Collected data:
*****
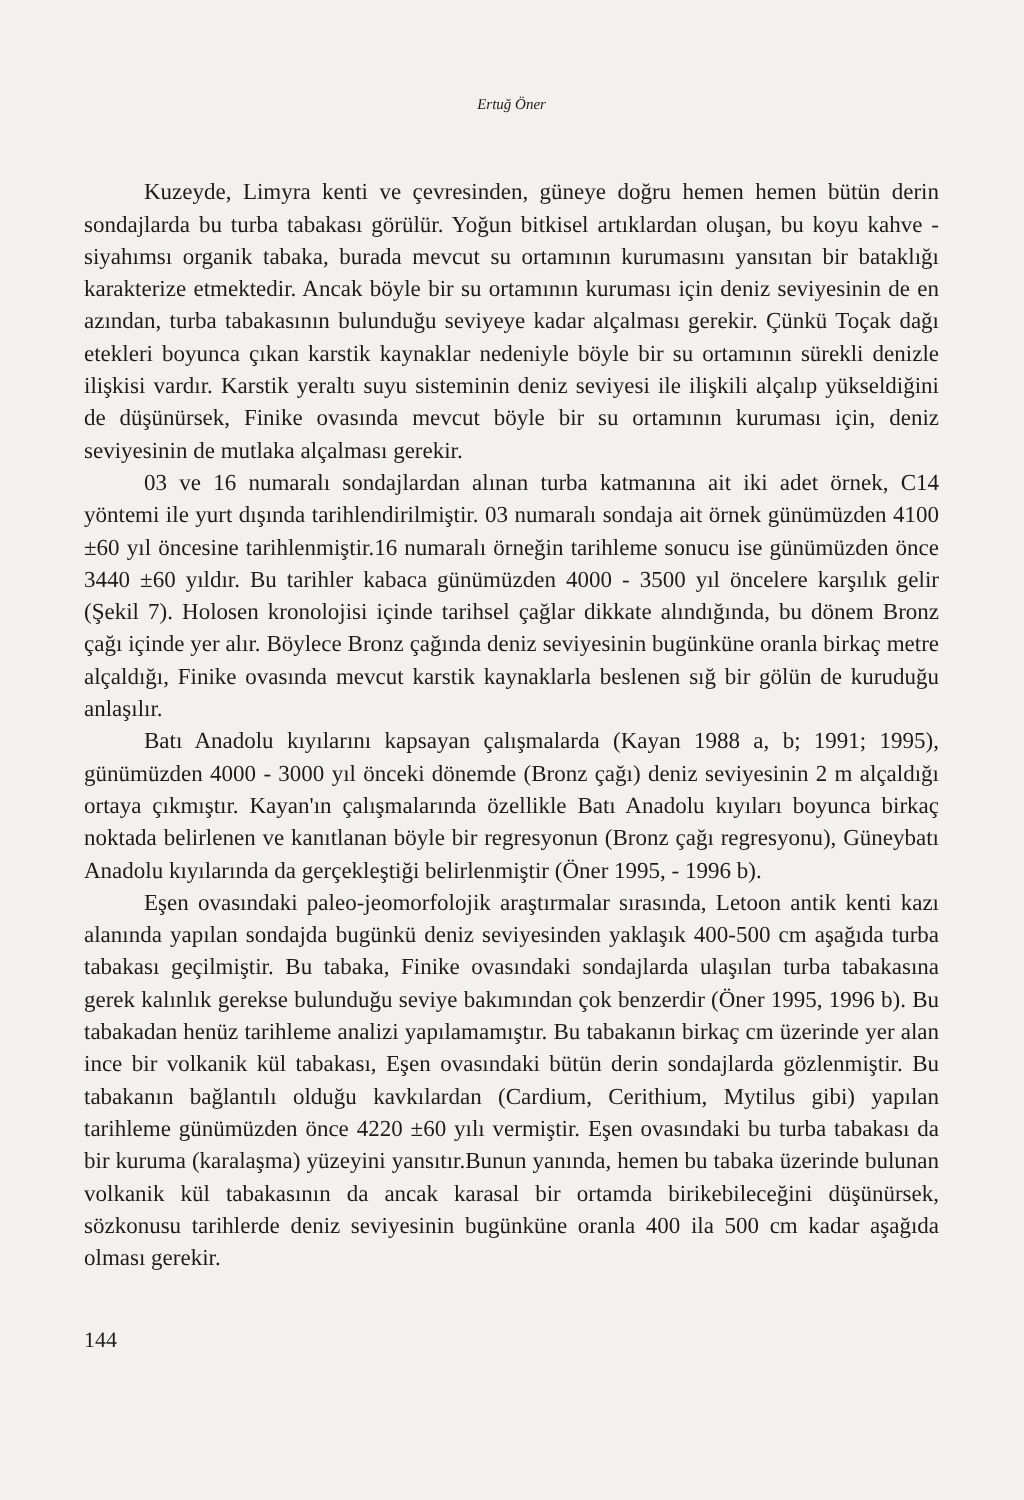Ertuğ Öner
Kuzeyde, Limyra kenti ve çevresinden, güneye doğru hemen hemen bütün derin sondajlarda bu turba tabakası görülür. Yoğun bitkisel artıklardan oluşan, bu koyu kahve - siyahımsı organik tabaka, burada mevcut su ortamının kurumasını yansıtan bir bataklığı karakterize etmektedir. Ancak böyle bir su ortamının kuruması için deniz seviyesinin de en azından, turba tabakasının bulunduğu seviyeye kadar alçalması gerekir. Çünkü Toçak dağı etekleri boyunca çıkan karstik kaynaklar nedeniyle böyle bir su ortamının sürekli denizle ilişkisi vardır. Karstik yeraltı suyu sisteminin deniz seviyesi ile ilişkili alçalıp yükseldiğini de düşünürsek, Finike ovasında mevcut böyle bir su ortamının kuruması için, deniz seviyesinin de mutlaka alçalması gerekir.
03 ve 16 numaralı sondajlardan alınan turba katmanına ait iki adet örnek, C14 yöntemi ile yurt dışında tarihlendirilmiştir. 03 numaralı sondaja ait örnek günümüzden 4100 ±60 yıl öncesine tarihlenmiştir.16 numaralı örneğin tarihleme sonucu ise günümüzden önce 3440 ±60 yıldır. Bu tarihler kabaca günümüzden 4000 - 3500 yıl öncelere karşılık gelir (Şekil 7). Holosen kronolojisi içinde tarihsel çağlar dikkate alındığında, bu dönem Bronz çağı içinde yer alır. Böylece Bronz çağında deniz seviyesinin bugünküne oranla birkaç metre alçaldığı, Finike ovasında mevcut karstik kaynaklarla beslenen sığ bir gölün de kuruduğu anlaşılır.
Batı Anadolu kıyılarını kapsayan çalışmalarda (Kayan 1988 a, b; 1991; 1995), günümüzden 4000 - 3000 yıl önceki dönemde (Bronz çağı) deniz seviyesinin 2 m alçaldığı ortaya çıkmıştır. Kayan'ın çalışmalarında özellikle Batı Anadolu kıyıları boyunca birkaç noktada belirlenen ve kanıtlanan böyle bir regresyonun (Bronz çağı regresyonu), Güneybatı Anadolu kıyılarında da gerçekleştiği belirlenmiştir (Öner 1995, - 1996 b).
Eşen ovasındaki paleo-jeomorfolojik araştırmalar sırasında, Letoon antik kenti kazı alanında yapılan sondajda bugünkü deniz seviyesinden yaklaşık 400-500 cm aşağıda turba tabakası geçilmiştir. Bu tabaka, Finike ovasındaki sondajlarda ulaşılan turba tabakasına gerek kalınlık gerekse bulunduğu seviye bakımından çok benzerdir (Öner 1995, 1996 b). Bu tabakadan henüz tarihleme analizi yapılamamıştır. Bu tabakanın birkaç cm üzerinde yer alan ince bir volkanik kül tabakası, Eşen ovasındaki bütün derin sondajlarda gözlenmiştir. Bu tabakanın bağlantılı olduğu kavkılardan (Cardium, Cerithium, Mytilus gibi) yapılan tarihleme günümüzden önce 4220 ±60 yılı vermiştir. Eşen ovasındaki bu turba tabakası da bir kuruma (karalaşma) yüzeyini yansıtır.Bunun yanında, hemen bu tabaka üzerinde bulunan volkanik kül tabakasının da ancak karasal bir ortamda birikebileceğini düşünürsek, sözkonusu tarihlerde deniz seviyesinin bugünküne oranla 400 ila 500 cm kadar aşağıda olması gerekir.
144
*****
Task directions.
A verbatim copy of the data, free of pictures, is the expected answer.

Output.
Ertuğ Öner
Kuzeyde, Limyra kenti ve çevresinden, güneye doğru hemen hemen bütün derin sondajlarda bu turba tabakası görülür. Yoğun bitkisel artıklardan oluşan, bu koyu kahve - siyahımsı organik tabaka, burada mevcut su ortamının kurumasını yansıtan bir bataklığı karakterize etmektedir. Ancak böyle bir su ortamının kuruması için deniz seviyesinin de en azından, turba tabakasının bulunduğu seviyeye kadar alçalması gerekir. Çünkü Toçak dağı etekleri boyunca çıkan karstik kaynaklar nedeniyle böyle bir su ortamının sürekli denizle ilişkisi vardır. Karstik yeraltı suyu sisteminin deniz seviyesi ile ilişkili alçalıp yükseldiğini de düşünürsek, Finike ovasında mevcut böyle bir su ortamının kuruması için, deniz seviyesinin de mutlaka alçalması gerekir.
03 ve 16 numaralı sondajlardan alınan turba katmanına ait iki adet örnek, C14 yöntemi ile yurt dışında tarihlendirilmiştir. 03 numaralı sondaja ait örnek günümüzden 4100 ±60 yıl öncesine tarihlenmiştir.16 numaralı örneğin tarihleme sonucu ise günümüzden önce 3440 ±60 yıldır. Bu tarihler kabaca günümüzden 4000 - 3500 yıl öncelere karşılık gelir (Şekil 7). Holosen kronolojisi içinde tarihsel çağlar dikkate alındığında, bu dönem Bronz çağı içinde yer alır. Böylece Bronz çağında deniz seviyesinin bugünküne oranla birkaç metre alçaldığı, Finike ovasında mevcut karstik kaynaklarla beslenen sığ bir gölün de kuruduğu anlaşılır.
Batı Anadolu kıyılarını kapsayan çalışmalarda (Kayan 1988 a, b; 1991; 1995), günümüzden 4000 - 3000 yıl önceki dönemde (Bronz çağı) deniz seviyesinin 2 m alçaldığı ortaya çıkmıştır. Kayan'ın çalışmalarında özellikle Batı Anadolu kıyıları boyunca birkaç noktada belirlenen ve kanıtlanan böyle bir regresyonun (Bronz çağı regresyonu), Güneybatı Anadolu kıyılarında da gerçekleştiği belirlenmiştir (Öner 1995, - 1996 b).
Eşen ovasındaki paleo-jeomorfolojik araştırmalar sırasında, Letoon antik kenti kazı alanında yapılan sondajda bugünkü deniz seviyesinden yaklaşık 400-500 cm aşağıda turba tabakası geçilmiştir. Bu tabaka, Finike ovasındaki sondajlarda ulaşılan turba tabakasına gerek kalınlık gerekse bulunduğu seviye bakımından çok benzerdir (Öner 1995, 1996 b). Bu tabakadan henüz tarihleme analizi yapılamamıştır. Bu tabakanın birkaç cm üzerinde yer alan ince bir volkanik kül tabakası, Eşen ovasındaki bütün derin sondajlarda gözlenmiştir. Bu tabakanın bağlantılı olduğu kavkılardan (Cardium, Cerithium, Mytilus gibi) yapılan tarihleme günümüzden önce 4220 ±60 yılı vermiştir. Eşen ovasındaki bu turba tabakası da bir kuruma (karalaşma) yüzeyini yansıtır.Bunun yanında, hemen bu tabaka üzerinde bulunan volkanik kül tabakasının da ancak karasal bir ortamda birikebileceğini düşünürsek, sözkonusu tarihlerde deniz seviyesinin bugünküne oranla 400 ila 500 cm kadar aşağıda olması gerekir.
144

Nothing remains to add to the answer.